Turn the data below into a Markdown table with two columns, Number and Line. Give each nonblank line its own row and number the rows in order.
-- Start STORED RECORDS --
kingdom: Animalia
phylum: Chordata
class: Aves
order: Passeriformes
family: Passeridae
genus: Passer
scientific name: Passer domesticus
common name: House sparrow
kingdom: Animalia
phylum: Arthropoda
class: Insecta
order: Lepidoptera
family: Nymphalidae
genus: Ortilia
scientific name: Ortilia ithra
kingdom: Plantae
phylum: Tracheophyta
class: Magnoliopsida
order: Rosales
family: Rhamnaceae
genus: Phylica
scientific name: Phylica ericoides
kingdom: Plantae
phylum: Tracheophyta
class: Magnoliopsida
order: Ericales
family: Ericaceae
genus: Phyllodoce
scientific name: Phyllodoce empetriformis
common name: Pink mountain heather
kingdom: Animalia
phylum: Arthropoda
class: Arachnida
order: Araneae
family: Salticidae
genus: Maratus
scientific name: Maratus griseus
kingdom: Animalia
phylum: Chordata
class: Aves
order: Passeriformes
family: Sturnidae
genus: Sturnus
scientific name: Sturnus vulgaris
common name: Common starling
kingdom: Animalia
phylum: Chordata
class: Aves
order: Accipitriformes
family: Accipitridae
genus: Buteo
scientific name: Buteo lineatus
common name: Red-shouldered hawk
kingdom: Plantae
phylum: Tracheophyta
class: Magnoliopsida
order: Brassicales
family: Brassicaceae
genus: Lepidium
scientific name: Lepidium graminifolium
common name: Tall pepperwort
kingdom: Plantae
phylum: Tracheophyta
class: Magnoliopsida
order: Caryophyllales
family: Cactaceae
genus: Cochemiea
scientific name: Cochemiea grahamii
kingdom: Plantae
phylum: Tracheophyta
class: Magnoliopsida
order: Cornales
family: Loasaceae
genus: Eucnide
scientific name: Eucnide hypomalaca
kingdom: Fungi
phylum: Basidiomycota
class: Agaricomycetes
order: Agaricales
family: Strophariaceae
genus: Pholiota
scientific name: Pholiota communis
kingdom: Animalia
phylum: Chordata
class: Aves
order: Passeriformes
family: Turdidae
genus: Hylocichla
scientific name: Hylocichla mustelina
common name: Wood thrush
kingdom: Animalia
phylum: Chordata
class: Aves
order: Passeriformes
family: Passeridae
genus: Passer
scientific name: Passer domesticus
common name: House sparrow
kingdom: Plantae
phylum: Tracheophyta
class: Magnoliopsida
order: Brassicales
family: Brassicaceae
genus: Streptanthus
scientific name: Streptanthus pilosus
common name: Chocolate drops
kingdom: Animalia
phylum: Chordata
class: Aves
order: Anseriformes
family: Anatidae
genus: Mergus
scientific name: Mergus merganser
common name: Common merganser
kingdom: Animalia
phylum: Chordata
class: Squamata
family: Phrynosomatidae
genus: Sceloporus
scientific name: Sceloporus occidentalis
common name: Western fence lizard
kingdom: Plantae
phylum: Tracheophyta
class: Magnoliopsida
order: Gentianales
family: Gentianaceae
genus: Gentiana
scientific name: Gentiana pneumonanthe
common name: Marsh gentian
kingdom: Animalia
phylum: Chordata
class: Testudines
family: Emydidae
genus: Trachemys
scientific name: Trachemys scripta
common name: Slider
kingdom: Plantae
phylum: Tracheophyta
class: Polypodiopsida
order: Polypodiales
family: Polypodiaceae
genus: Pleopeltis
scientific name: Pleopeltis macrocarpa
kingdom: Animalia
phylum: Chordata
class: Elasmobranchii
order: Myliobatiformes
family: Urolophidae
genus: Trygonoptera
-- End STORED RECORDS --
◆ **FINISHED TASK**
| Number | Line |
|---|---|
| 1 | kingdom: Animalia |
| 2 | phylum: Chordata |
| 3 | class: Aves |
| 4 | order: Passeriformes |
| 5 | family: Passeridae |
| 6 | genus: Passer |
| 7 | scientific name: Passer domesticus |
| 8 | common name: House sparrow |
| 9 | kingdom: Animalia |
| 10 | phylum: Arthropoda |
| 11 | class: Insecta |
| 12 | order: Lepidoptera |
| 13 | family: Nymphalidae |
| 14 | genus: Ortilia |
| 15 | scientific name: Ortilia ithra |
| 16 | kingdom: Plantae |
| 17 | phylum: Tracheophyta |
| 18 | class: Magnoliopsida |
| 19 | order: Rosales |
| 20 | family: Rhamnaceae |
| 21 | genus: Phylica |
| 22 | scientific name: Phylica ericoides |
| 23 | kingdom: Plantae |
| 24 | phylum: Tracheophyta |
| 25 | class: Magnoliopsida |
| 26 | order: Ericales |
| 27 | family: Ericaceae |
| 28 | genus: Phyllodoce |
| 29 | scientific name: Phyllodoce empetriformis |
| 30 | common name: Pink mountain heather |
| 31 | kingdom: Animalia |
| 32 | phylum: Arthropoda |
| 33 | class: Arachnida |
| 34 | order: Araneae |
| 35 | family: Salticidae |
| 36 | genus: Maratus |
| 37 | scientific name: Maratus griseus |
| 38 | kingdom: Animalia |
| 39 | phylum: Chordata |
| 40 | class: Aves |
| 41 | order: Passeriformes |
| 42 | family: Sturnidae |
| 43 | genus: Sturnus |
| 44 | scientific name: Sturnus vulgaris |
| 45 | common name: Common starling |
| 46 | kingdom: Animalia |
| 47 | phylum: Chordata |
| 48 | class: Aves |
| 49 | order: Accipitriformes |
| 50 | family: Accipitridae |
| 51 | genus: Buteo |
| 52 | scientific name: Buteo lineatus |
| 53 | common name: Red-shouldered hawk |
| 54 | kingdom: Plantae |
| 55 | phylum: Tracheophyta |
| 56 | class: Magnoliopsida |
| 57 | order: Brassicales |
| 58 | family: Brassicaceae |
| 59 | genus: Lepidium |
| 60 | scientific name: Lepidium graminifolium |
| 61 | common name: Tall pepperwort |
| 62 | kingdom: Plantae |
| 63 | phylum: Tracheophyta |
| 64 | class: Magnoliopsida |
| 65 | order: Caryophyllales |
| 66 | family: Cactaceae |
| 67 | genus: Cochemiea |
| 68 | scientific name: Cochemiea grahamii |
| 69 | kingdom: Plantae |
| 70 | phylum: Tracheophyta |
| 71 | class: Magnoliopsida |
| 72 | order: Cornales |
| 73 | family: Loasaceae |
| 74 | genus: Eucnide |
| 75 | scientific name: Eucnide hypomalaca |
| 76 | kingdom: Fungi |
| 77 | phylum: Basidiomycota |
| 78 | class: Agaricomycetes |
| 79 | order: Agaricales |
| 80 | family: Strophariaceae |
| 81 | genus: Pholiota |
| 82 | scientific name: Pholiota communis |
| 83 | kingdom: Animalia |
| 84 | phylum: Chordata |
| 85 | class: Aves |
| 86 | order: Passeriformes |
| 87 | family: Turdidae |
| 88 | genus: Hylocichla |
| 89 | scientific name: Hylocichla mustelina |
| 90 | common name: Wood thrush |
| 91 | kingdom: Animalia |
| 92 | phylum: Chordata |
| 93 | class: Aves |
| 94 | order: Passeriformes |
| 95 | family: Passeridae |
| 96 | genus: Passer |
| 97 | scientific name: Passer domesticus |
| 98 | common name: House sparrow |
| 99 | kingdom: Plantae |
| 100 | phylum: Tracheophyta |
| 101 | class: Magnoliopsida |
| 102 | order: Brassicales |
| 103 | family: Brassicaceae |
| 104 | genus: Streptanthus |
| 105 | scientific name: Streptanthus pilosus |
| 106 | common name: Chocolate drops |
| 107 | kingdom: Animalia |
| 108 | phylum: Chordata |
| 109 | class: Aves |
| 110 | order: Anseriformes |
| 111 | family: Anatidae |
| 112 | genus: Mergus |
| 113 | scientific name: Mergus merganser |
| 114 | common name: Common merganser |
| 115 | kingdom: Animalia |
| 116 | phylum: Chordata |
| 117 | class: Squamata |
| 118 | family: Phrynosomatidae |
| 119 | genus: Sceloporus |
| 120 | scientific name: Sceloporus occidentalis |
| 121 | common name: Western fence lizard |
| 122 | kingdom: Plantae |
| 123 | phylum: Tracheophyta |
| 124 | class: Magnoliopsida |
| 125 | order: Gentianales |
| 126 | family: Gentianaceae |
| 127 | genus: Gentiana |
| 128 | scientific name: Gentiana pneumonanthe |
| 129 | common name: Marsh gentian |
| 130 | kingdom: Animalia |
| 131 | phylum: Chordata |
| 132 | class: Testudines |
| 133 | family: Emydidae |
| 134 | genus: Trachemys |
| 135 | scientific name: Trachemys scripta |
| 136 | common name: Slider |
| 137 | kingdom: Plantae |
| 138 | phylum: Tracheophyta |
| 139 | class: Polypodiopsida |
| 140 | order: Polypodiales |
| 141 | family: Polypodiaceae |
| 142 | genus: Pleopeltis |
| 143 | scientific name: Pleopeltis macrocarpa |
| 144 | kingdom: Animalia |
| 145 | phylum: Chordata |
| 146 | class: Elasmobranchii |
| 147 | order: Myliobatiformes |
| 148 | family: Urolophidae |
| 149 | genus: Trygonoptera |